The King is Dead. Long Live the King.
Here is our man John Schulian’s 1998 Ali appreciation for GQ, reprinted here with the author’s permission.—AB
Ali! Ali! Ali!
By John Schulian
I remember a night in New York and Muhammad Ali doodling on a paper placemat, his heavyweight glory behind him and the bittersweet future daring him to step toward it. There would be a banquet later, then an award ceremony, and he would fall asleep between the two. Before he did, he nudged me and gestured at what he had wrought with a felt-tip pen and a water glass. It was a globe, complete with continents. “I used to be champion of all that,” Ali whispered in a gentle rasp. Suddenly, I felt the way the nation, and maybe the entire world, would feel eleven years later when he carefully made his way out into the Atlanta night to light the Olympic torch. And yet, as I think about his words now, it seems that Ali, of all people, was understating the case. He was so much more than a champion.
§ §
> [Task item A]
Translate this sentence from the Muhammad Ali essay into Spanish: "It was a globe, complete with continents."
> [Task item B]
Reproduce the part of the Muhammad Ali essay starting with "By John Schulian" and going on through "than a champion.", character for character.

> [Listed entries]
§ §
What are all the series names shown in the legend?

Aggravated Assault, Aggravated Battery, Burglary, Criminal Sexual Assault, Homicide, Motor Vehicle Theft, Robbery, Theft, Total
§ §
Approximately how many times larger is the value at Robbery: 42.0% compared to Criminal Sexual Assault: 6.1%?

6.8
§ §
> [Answer A]
Era un globo terráqueo, con todos sus continentes.

> [Answer B]
By John Schulian
I remember a night in New York and Muhammad Ali doodling on a paper placemat, his heavyweight glory behind him and the bittersweet future daring him to step toward it. There would be a banquet later, then an award ceremony, and he would fall asleep between the two. Before he did, he nudged me and gestured at what he had wrought with a felt-tip pen and a water glass. It was a globe, complete with continents. “I used to be champion of all that,” Ali whispered in a gentle rasp. Suddenly, I felt the way the nation, and maybe the entire world, would feel eleven years later when he carefully made his way out into the Atlanta night to light the Olympic torch. And yet, as I think about his words now, it seems that Ali, of all people, was understating the case. He was so much more than a champion.